Al intentar monopolizar el
derecho para regularlo y establecer condiciones para su ejercicio, los abogados
han terminado por sitiarlo; haciendo de la separación una virtud, el hermetismo
en estas cuestiones en específico no hace más que impedir la difusión de la
deontología de quienes paradójicamente no se encuentran vinculados de manera
directa con el derecho, pero son el motor del mismo.
Javier de la Torre
menciona que, en ocasiones, “la ética promociona la imagen, el status
profesional y legitima el monopolio.
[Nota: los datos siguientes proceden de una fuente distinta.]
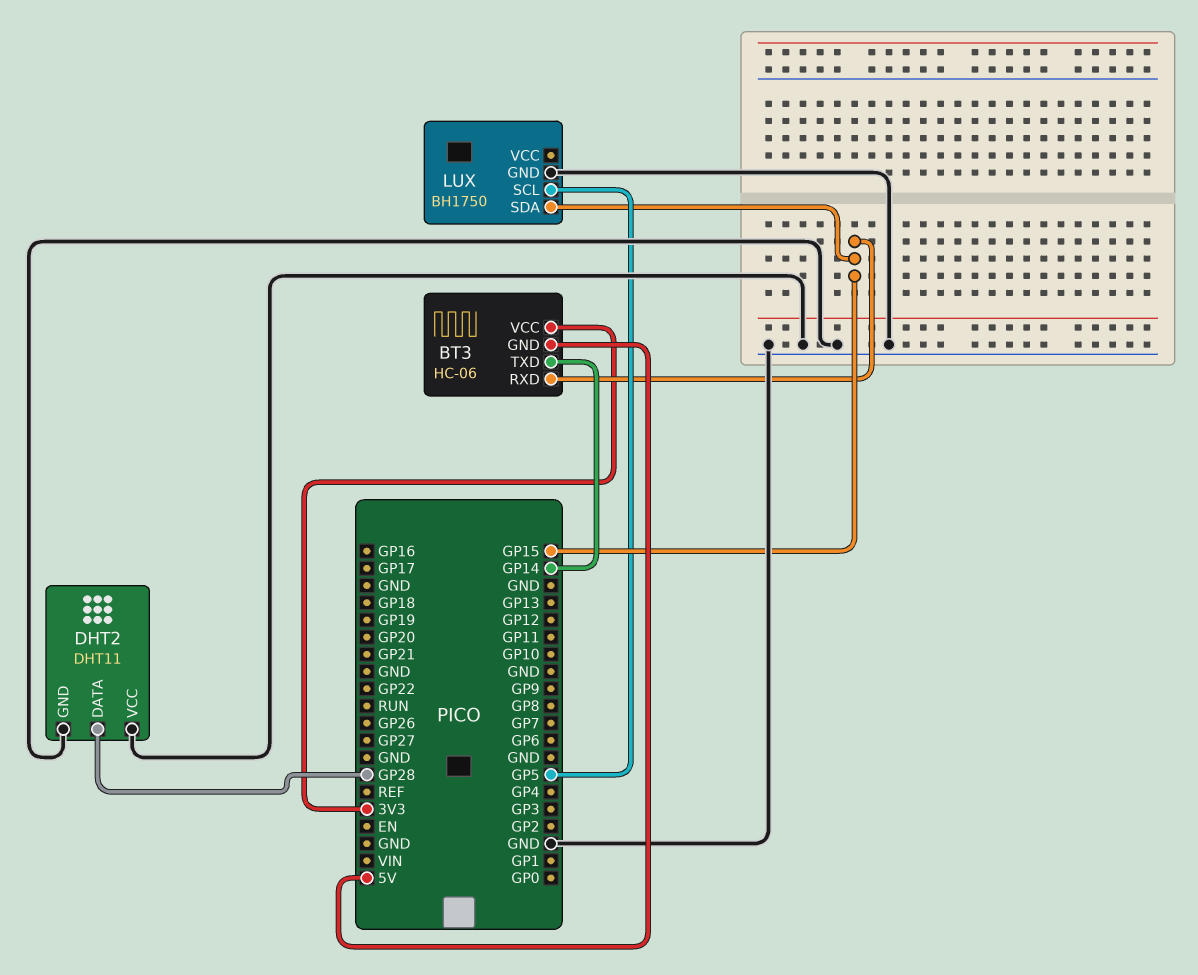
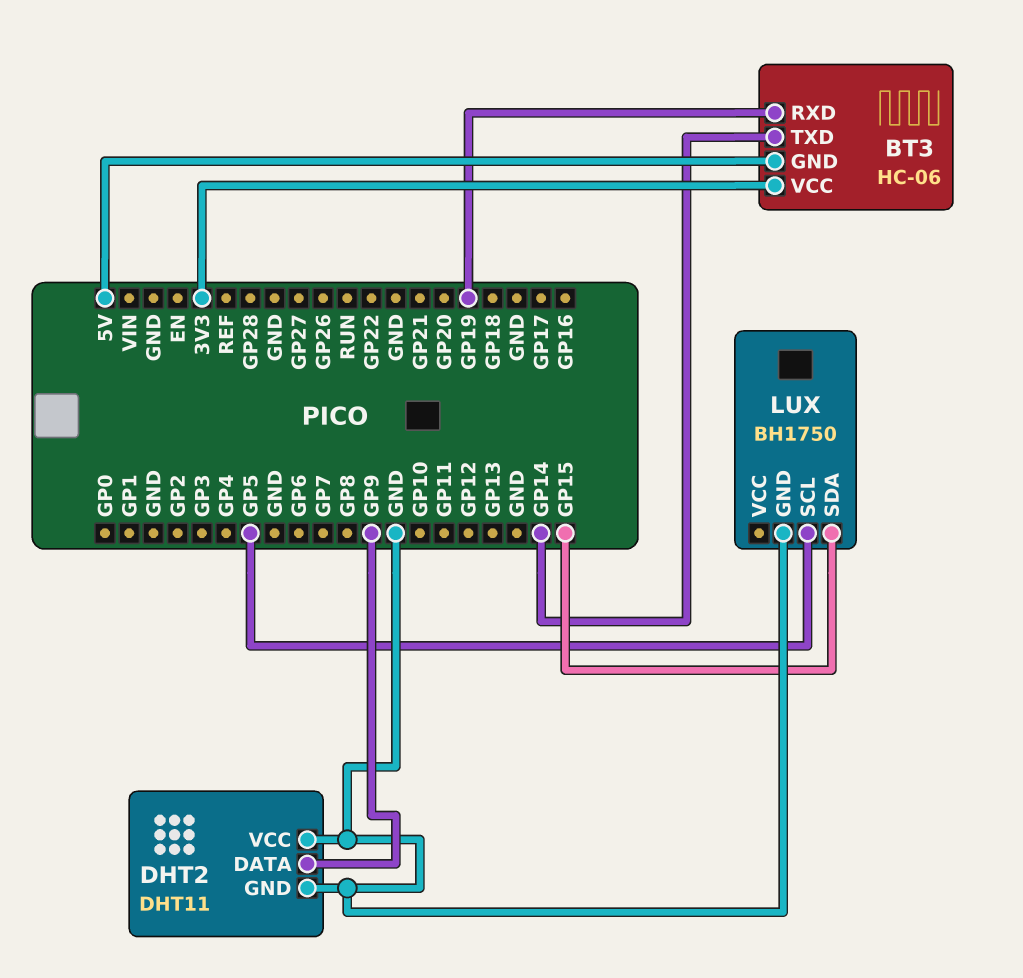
BT3 pin RXD: GP15 -> GP19
DHT2 pin DATA: GP28 -> GP9

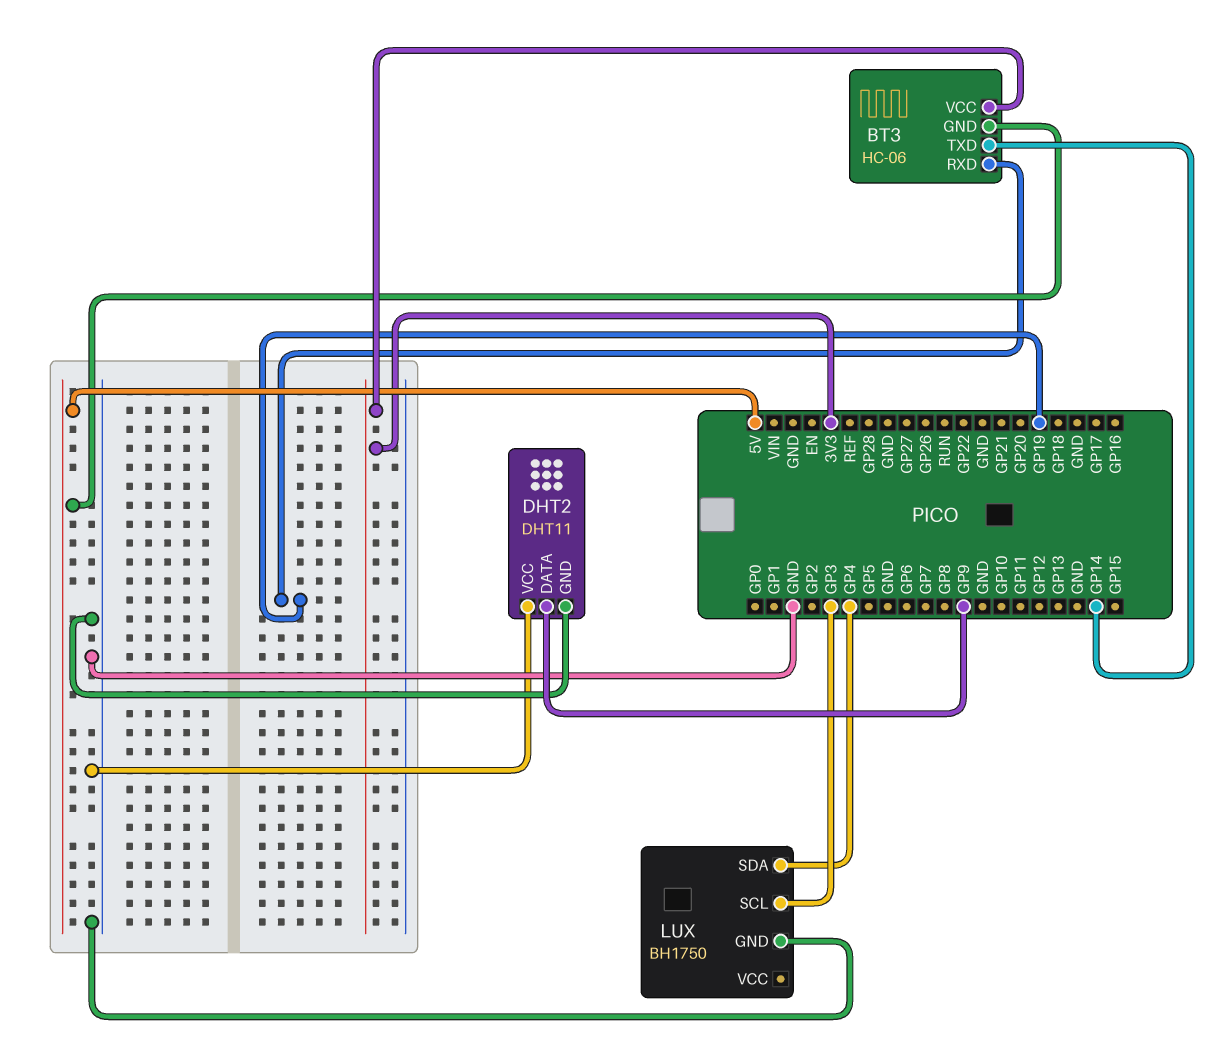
LUX pin SCL: GP5 -> GP3
LUX pin SDA: GP15 -> GP4

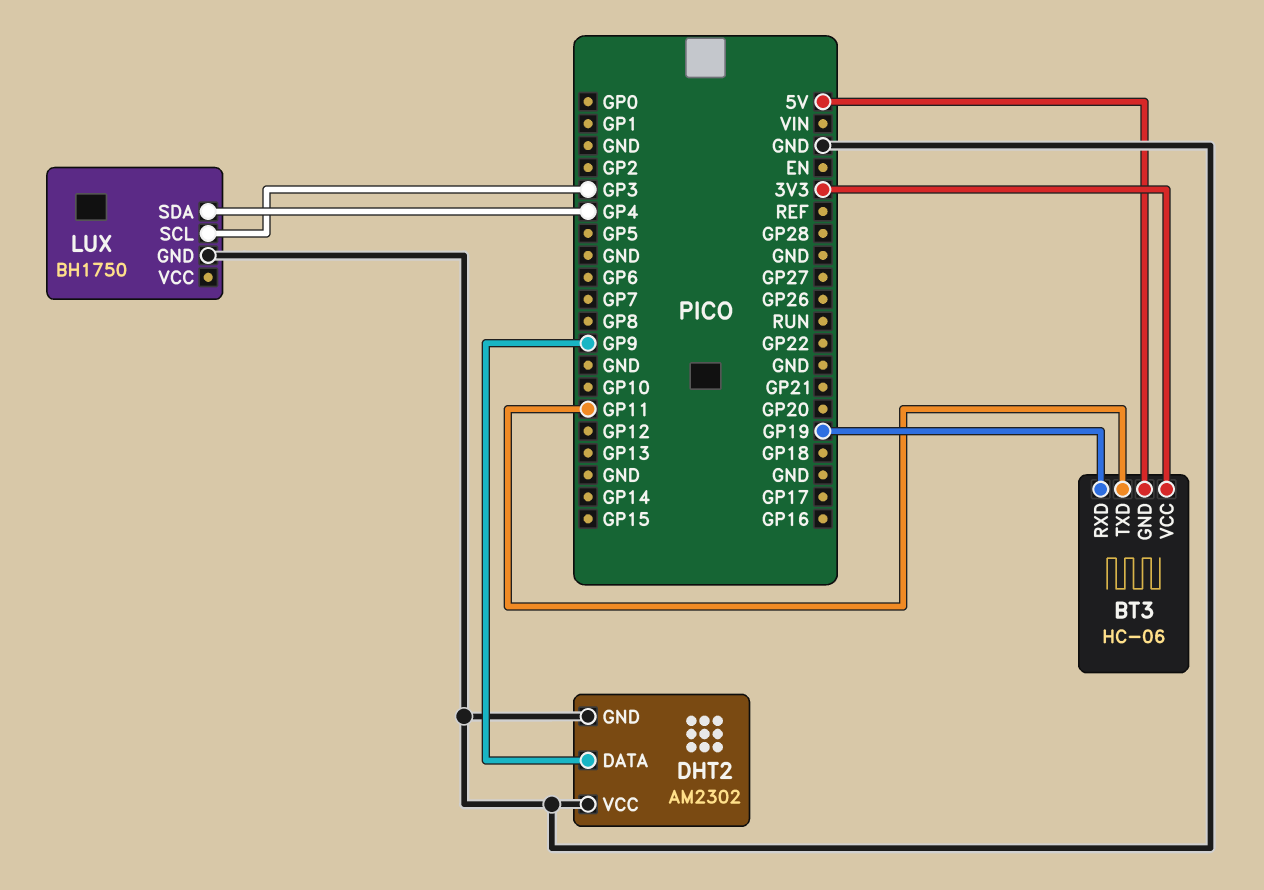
BT3 pin TXD: GP14 -> GP11
DHT2: DHT11 -> AM2302

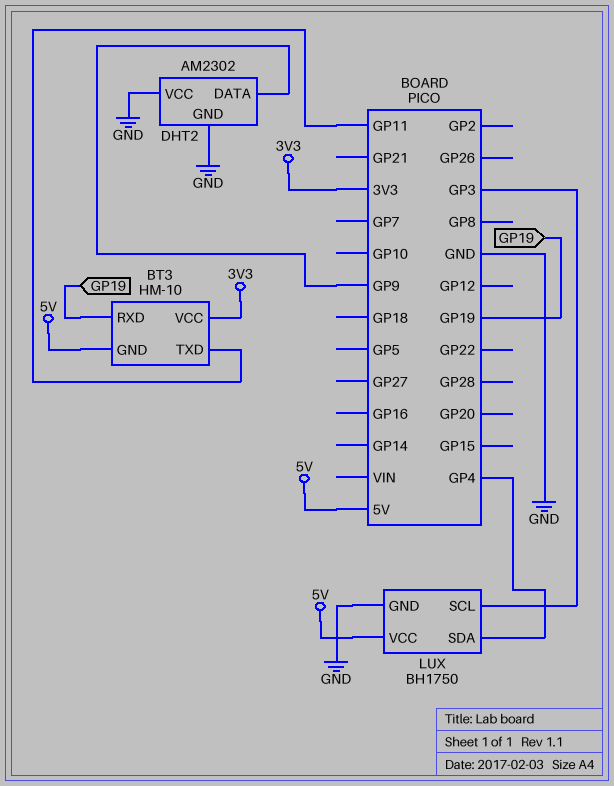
BT3: HC-06 -> HM-10
LUX pin VCC: none -> 5V

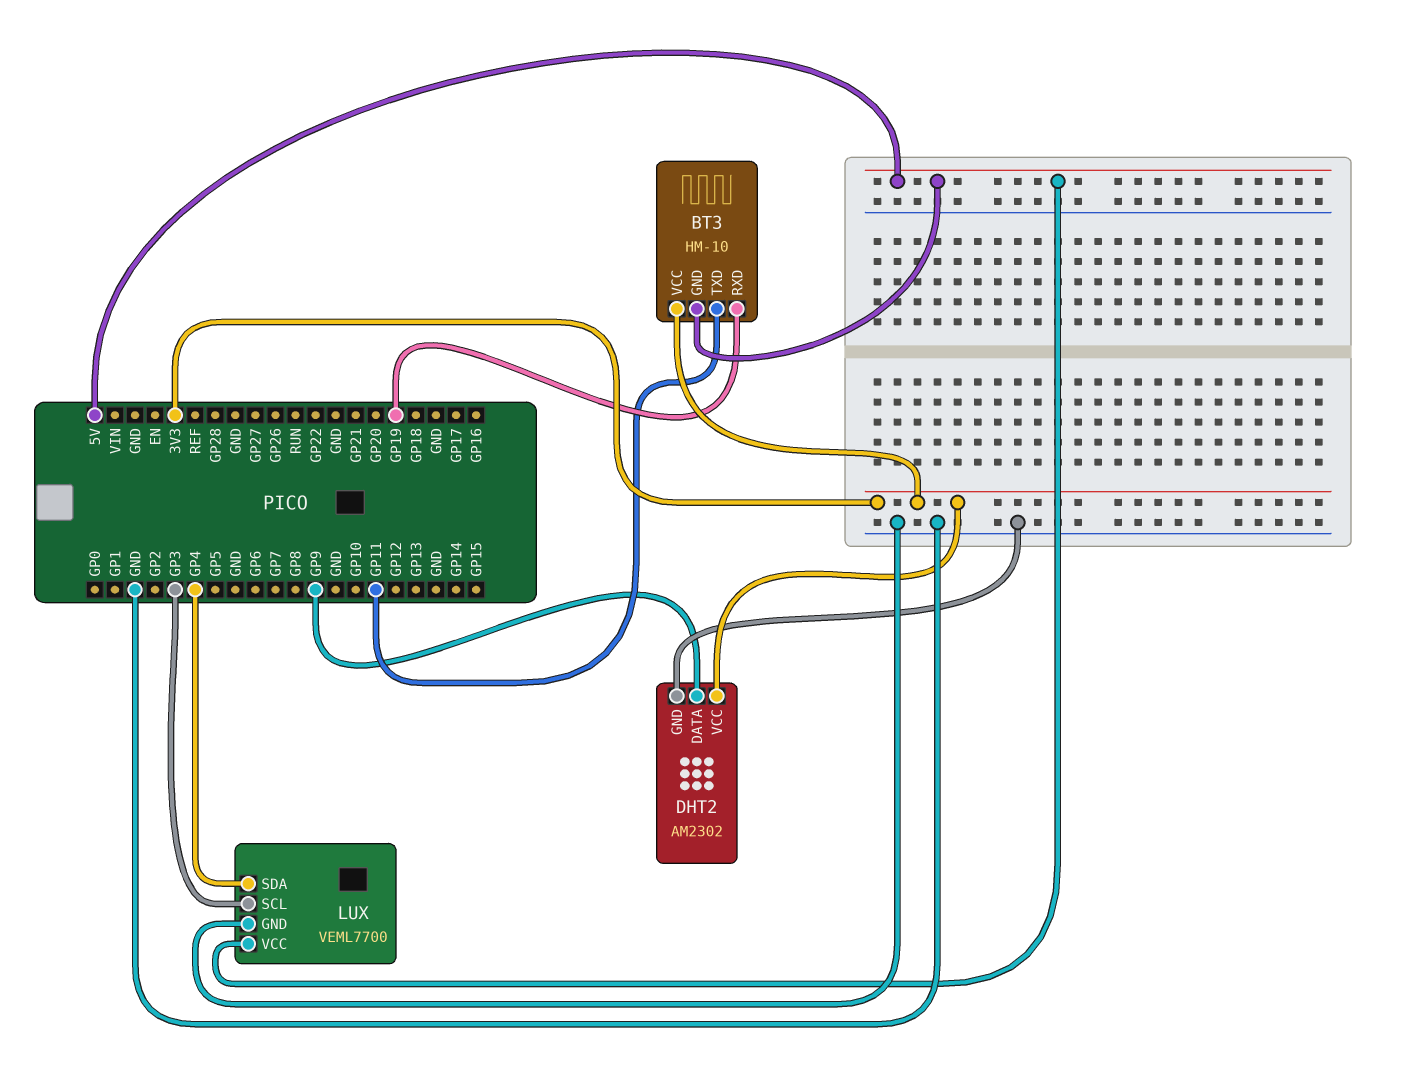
DHT2 pin VCC: GND -> 3V3
LUX: BH1750 -> VEML7700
La calidad de los servicios profesionales
rara vez es autocrítica y se establece un muro de silencio tras el que se
alberga un feudo de impunidad para las deficiencias y negligencias
profesionales”. Y, en ese sentido, a pesar de que
los códigos éticos, a diferencia de los reglamentos que regulan los aspectos
más superficiales de un trabajo, se ocupan de los aspectos sustanciales del
ejercicio profesional; la efusiva eclosión de postulados éticos en el campo
jurídico, no ha hecho más que acrecentar la brecha entre abogados y personas
que requieren sus servicios.
Al confiar en la
autorregulación, como característica distintiva de la ética jurídica,
indirectamente se está encomendando al mercado los vaivenes de los abogados.
Dicho de otro modo, cuando
gran parte de los grupos de poder del actual sistema contemplan al derecho como
el mecanismo idóneo para tutelar sus intereses, los abogados, son visualizados
como guardianes de la tradición legal que facilitan a los poderes dominantes
reafirmar su autoridad e influencia. Los postulados éticos existentes para
regular sus conductas vienen a subrogar al Estado, además de ofrecer una
pretendida legitimidad moral al ejercicio de la profesión.
Ante la ausencia de un
Estado capaz de proporcionar la dosis de confianza necesaria a distintas
actividades de gran influjo social, como es la abogacía, la regulación ética de
los abogados que presenta el proyecto en cuestión, se presenta como un esfuerzo
insuficiente por adecuar los estándares morales de la profesión frente a las
nuevas condiciones que se despliegan, anhelando así subsanar sus carencias
estructurales.
La efervescencia que
generó la ahora disminuida reforma constitucional en materia de colegiación y
certificación obligatorias, a la luz del depreciado tratamiento otorgado a la
ética jurídica, devela en este tema en concreto más que un verdadero mecanismo
de defensa a problemáticas específicas, una chantajista estrategia publicitaria
que ha de servir para acrecentar las desigualdades y los conflictos entre
quienes se ven inmersos en nuestro abstruso sistema de justicia.
Juan Jesús Garza Onofre. Investigador
de la Facultad Libre de Derecho de Monterrey.